Verifying Driver Installation¶

After rebooting:

# Check driver version (should show 575.x or higher)
nvidia-smi

# Verify CUDA version support (should show 12.9 or higher)
nvidia-smi --query-gpu=cuda_version --format=csv,noheader

# Test GPU access in Docker
docker run --rm --gpus all nvidia/cuda:12.9.0-base-ubuntu22.04 nvidia-smi

After Driver Update¶

1. Restart Docker (if using GPU)¶

sudo systemctl restart docker

2. Restart Cortex¶

cd /path/to/Cortex
make restart
# OR
docker compose restart

3. Test Model Startup¶

# Use the test script to verify models can start
python3 scripts/test_offline_models.py <model_id>

Troubleshooting¶

Driver Installation Fails¶

Symptoms: Installation errors, system won't boot

Solutions: 1. Boot into recovery mode: - Hold Shift during boot (Ubuntu/Debian) - Select "Advanced options" → "Recovery mode" - Drop to root shell - Remove problematic driver: apt remove nvidia-driver-* or dnf remove nvidia-driver-* - Reboot normally

Check kernel compatibility:

uname -r
# Ensure kernel version is compatible with driver

Remove conflicting packages:

# Ubuntu/Debian
dpkg -l | grep nvidia
sudo apt remove --purge nvidia-*
sudo apt autoremove

# RHEL/Fedora
rpm -qa | grep nvidia
sudo dnf remove nvidia-*

CUDA Version Still Shows Old Version¶

Symptom: nvidia-smi shows CUDA 12.8 after updating to driver 575+

Explanation: This is normal! nvidia-smi shows the maximum CUDA version your driver supports, not what's installed. Docker containers will use CUDA 12.9 from the container image.

» **EXERCISE SET**
[1] According to the driver update guide, what CUDA version does nvidia-smi report?
[2] Continue the driver update guide from its last sentence in the same technical style.
The records that follow are taken from a separate source, unrelated to the driver update guide.

» **EXTRACTED DATA**
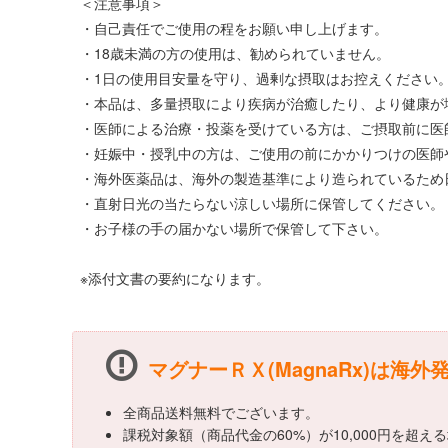
＜注意事項＞
・自己責任でご使用の程をお願い申し上げます。
・18歳未満の方の使用は、勧められていません。
・1日の使用目安量を守り、過剰な摂取はお控えください
・本品は、多量摂取により疾病が治癒したり、より健康が
・医師による治療・投薬を受けている方は、ご摂取前に医
・妊娠中・授乳中の方は、ご使用の前にかかりつけの医師
・海外医薬品は、海外の製造基準により造られているため
・直射日光の当たらない涼しい場所に保管してください。
・お子様の手の届かない場所で保管して下さい。
※添付文書の要約になります。
マグナーＲＸ(MagnaRx)は海外
全商品送料無料でございます。
課税対象額（商品代金の60%）が10,000円を超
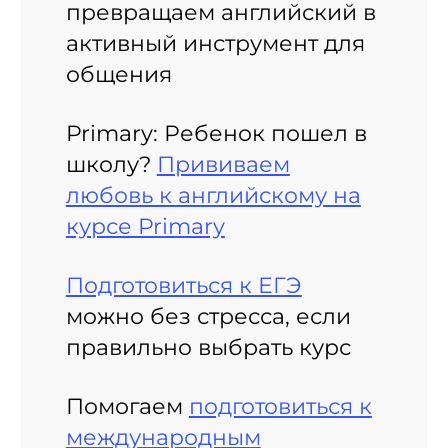
превращаем английский в
активный инструмент для
общения
Primary: Ребенок пошел в
школу?
Прививаем
любовь к английскому на
курсе Primary
Подготовиться к ЕГЭ
можно без стресса, если
правильно выбрать курс
Помогаем
подготовиться к
международным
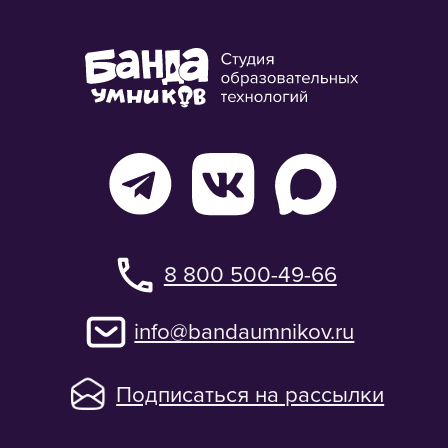
Подписаться на рассылки
«Банда умников» — студия образовательных технологий
2012 — 2026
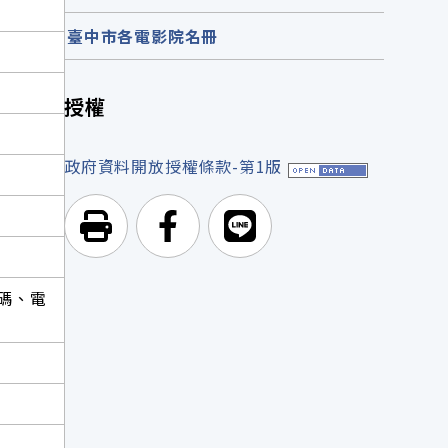
臺中市各電影院名冊
授權
政府資料開放授權條款-第1版
列印頁面
前往Facebook
前往Line
碼、電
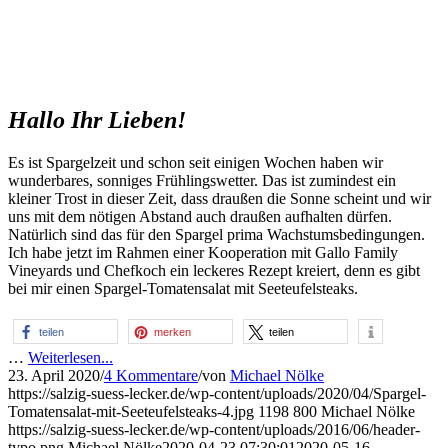
Hallo Ihr Lieben!
Es ist Spargelzeit und schon seit einigen Wochen haben wir
wunderbares, sonniges Frühlingswetter. Das ist zumindest ein
kleiner Trost in dieser Zeit, dass draußen die Sonne scheint und wir
uns mit dem nötigen Abstand auch draußen aufhalten dürfen.
Natürlich sind das für den Spargel prima Wachstumsbedingungen.
Ich habe jetzt im Rahmen einer Kooperation mit Gallo Family
Vineyards und Chefkoch ein leckeres Rezept kreiert, denn es gibt
bei mir einen Spargel-Tomatensalat mit Seeteufelsteaks.
teilen
merken
teilen
…
Weiterlesen...
23. April 2020
/
4 Kommentare
/
von
Michael Nölke
https://salzig-suess-lecker.de/wp-content/uploads/2020/04/Spargel-
Tomatensalat-mit-Seeteufelsteaks-4.jpg
1198
800
Michael Nölke
https://salzig-suess-lecker.de/wp-content/uploads/2016/06/header-
typo.png
Michael Nölke
2020-04-23 07:30:01
2020-05-16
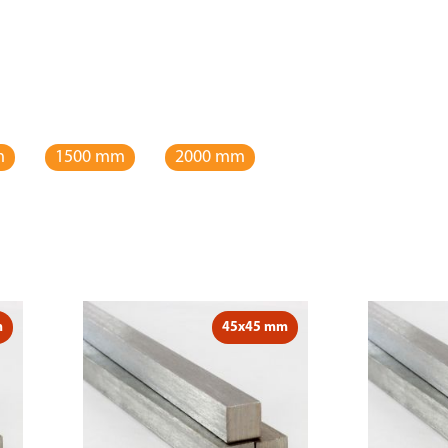
m
1500 mm
2000 mm
m
45x45 mm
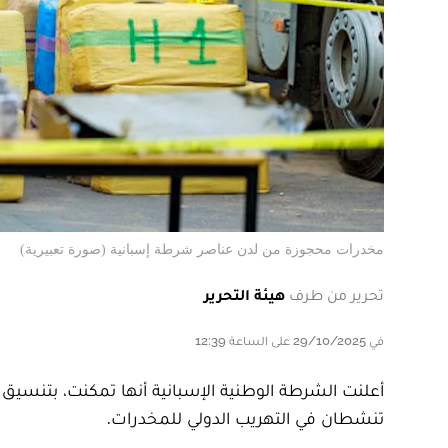
مخدرات محجوزة من لدن عناصر شرطة إسبانية (صورة تعبيرية)
تحرير من طرف
هيئة التحرير
في 29/10/2025 على الساعة 12:39
أعلنت الشرطة الوطنية الإسبانية أنها تمكنت، بتنسيق 
تنشطان في التهريب الدولي للمخدرات.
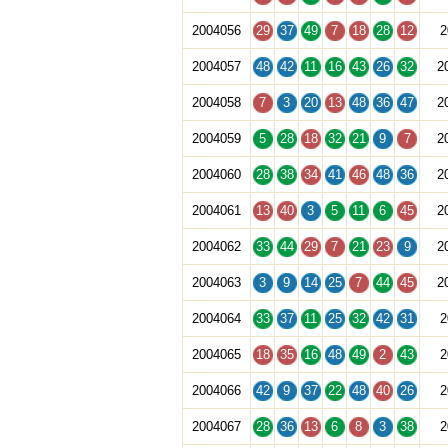
2004056
29
37
49
7
18
28
12
2
2004057
48
42
11
16
43
26
32
2
2004058
7
3
20
13
48
36
47
2
2004059
5
28
18
32
21
9
7
2
2004060
28
38
34
41
46
48
36
2
2004061
13
40
3
5
11
6
45
2
2004062
33
44
29
7
21
23
9
2
2004063
3
9
14
25
7
44
45
2
2004064
33
37
11
25
32
42
31
2
2004065
18
35
16
48
49
2
43
2
2004066
42
9
37
22
48
40
26
2
2004067
28
36
13
6
8
3
38
2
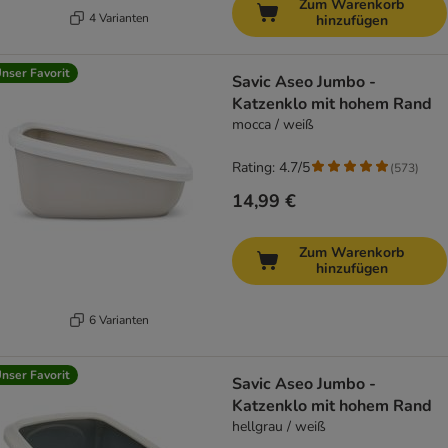
Zum Warenkorb
4 Varianten
hinzufügen
nser Favorit
Savic Aseo Jumbo -
Katzenklo mit hohem Rand
mocca / weiß
Rating: 4.7/5
(
573
)
14,99 €
Zum Warenkorb
hinzufügen
6 Varianten
nser Favorit
Savic Aseo Jumbo -
Katzenklo mit hohem Rand
hellgrau / weiß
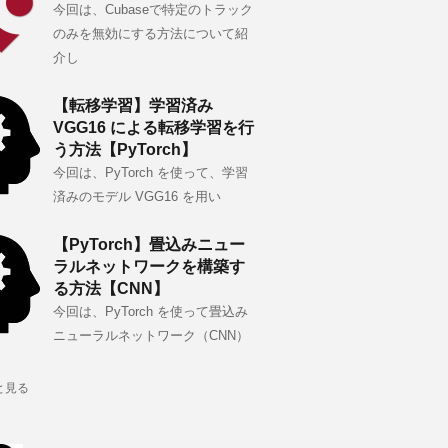
今回は、Cubaseで特定のトラック
のみを無効にする方法について紹
介し
【転移学習】学習済み
VGG16 による転移学習を行
う方法【PyTorch】
今回は、PyTorch を使って、学習
済みのモデル VGG16 を用い
【PyTorch】畳込みニュー
ラルネットワークを構築す
る方法【CNN】
今回は、PyTorch を使って畳込み
ニューラルネットワーク（CNN）
と見る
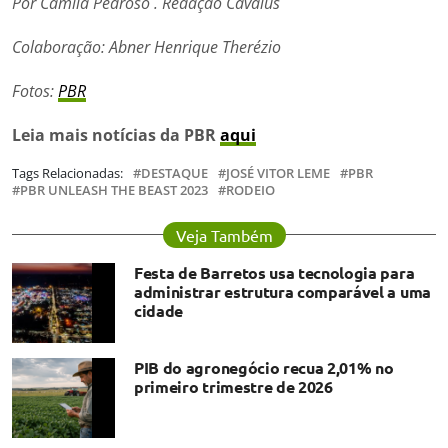
Por Camila Pedroso . Redação Cavalus
Colaboração: Abner Henrique Therézio
Fotos:
PBR
Leia mais notícias da PBR
aqui
Tags Relacionadas:
DESTAQUE
JOSÉ VITOR LEME
PBR
PBR UNLEASH THE BEAST 2023
RODEIO
Veja Também
Festa de Barretos usa tecnologia para
administrar estrutura comparável a uma
cidade
PIB do agronegócio recua 2,01% no
primeiro trimestre de 2026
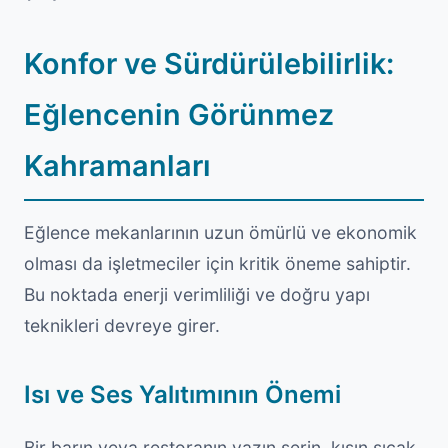
Konfor ve Sürdürülebilirlik:
Eğlencenin Görünmez
Kahramanları
Eğlence mekanlarının uzun ömürlü ve ekonomik
olması da işletmeciler için kritik öneme sahiptir.
Bu noktada enerji verimliliği ve doğru yapı
teknikleri devreye girer.
Isı ve Ses Yalıtımının Önemi
Bir barın veya restoranın yazın serin, kışın sıcak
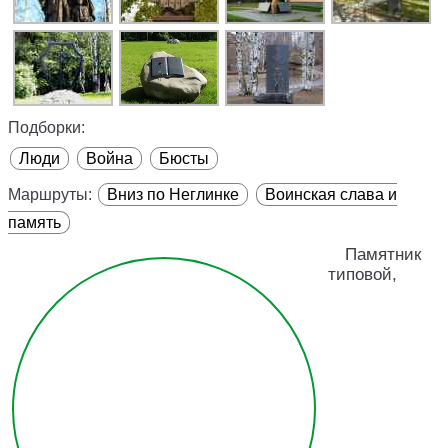
Подборки:
Люди
Война
Бюсты
Маршруты:
Вниз по Неглинке
Воинская слава и
память
Памятник
типовой,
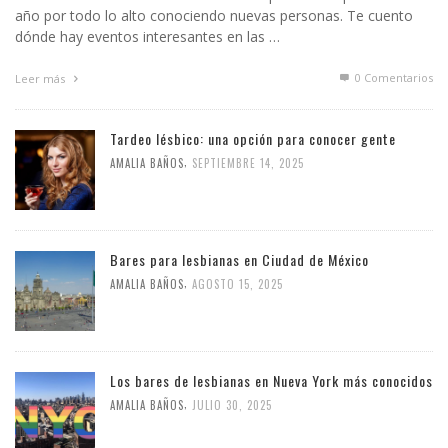
año por todo lo alto conociendo nuevas personas. Te cuento
dónde hay eventos interesantes en las …
0 Comentarios
Leer más
Tardeo lésbico: una opción para conocer gente
,
AMALIA BAÑOS
SEPTIEMBRE 14, 2025
Bares para lesbianas en Ciudad de México
,
AMALIA BAÑOS
AGOSTO 15, 2025
Los bares de lesbianas en Nueva York más conocidos
,
AMALIA BAÑOS
JULIO 30, 2025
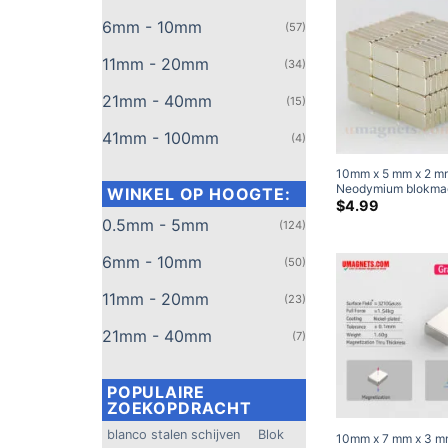
6mm - 10mm
(57)
11mm - 20mm
(34)
21mm - 40mm
(15)
41mm - 100mm
(4)
10mm x 5 mm x 2 m
Neodymium blokma
WINKEL OP HOOGTE:
N42 Sterke zeldza
$
4.99
rechthoekige magne
0.5mm - 5mm
(124)
koop 10x5x2mm
6mm - 10mm
(50)
11mm - 20mm
(23)
21mm - 40mm
(7)
POPULAIRE
ZOEKOPDRACHT
blanco stalen schijven
Blok
10mm x 7 mm x 3 m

» **ANSWERS TO THE EXERCISE**
[1] It reports the maximum CUDA version the driver supports, not the version that is installed.

[2]
Verification: Test with Docker:

docker run --rm --gpus all nvidia/cuda:12.9.0-base-ubuntu22.04 nvidia-smi

Container Still Fails After Driver Update¶

Check: 1. Driver version: nvidia-smi should show 575.x or higher 2. Docker GPU access: docker run --rm --gpus all nvidia/cuda:12.9.0-base-ubuntu22.04 nvidia-smi 3. Container logs: docker logs <container-name>

Common causes: - Docker not restarted after driver update - NVIDIA Container Toolkit not installed/updated - Driver not properly loaded (check lsmod | grep nvidia)

Rollback to Previous Driver¶

If the new driver causes issues:

# Ubuntu/Debian
sudo apt remove nvidia-driver-575
sudo apt install nvidia-driver-570  # or your previous version
sudo reboot

# RHEL/Fedora
sudo dnf remove nvidia-driver-575
sudo dnf install nvidia-driver-570  # or your previous version
sudo reboot

GPU Compatibility Notes¶

vLLM Requirements¶

Compute Capability: 7.0 or higher (V100, T4, RTX 20xx/30xx/40xx, A100, L4, H100, etc.)
CUDA: 11.8+ (latest images use CUDA 12.9+)
Driver: Must support the CUDA version in the vLLM Docker image

llama.cpp Requirements¶

CUDA Support: Requires CUDA-enabled build (server-cuda image)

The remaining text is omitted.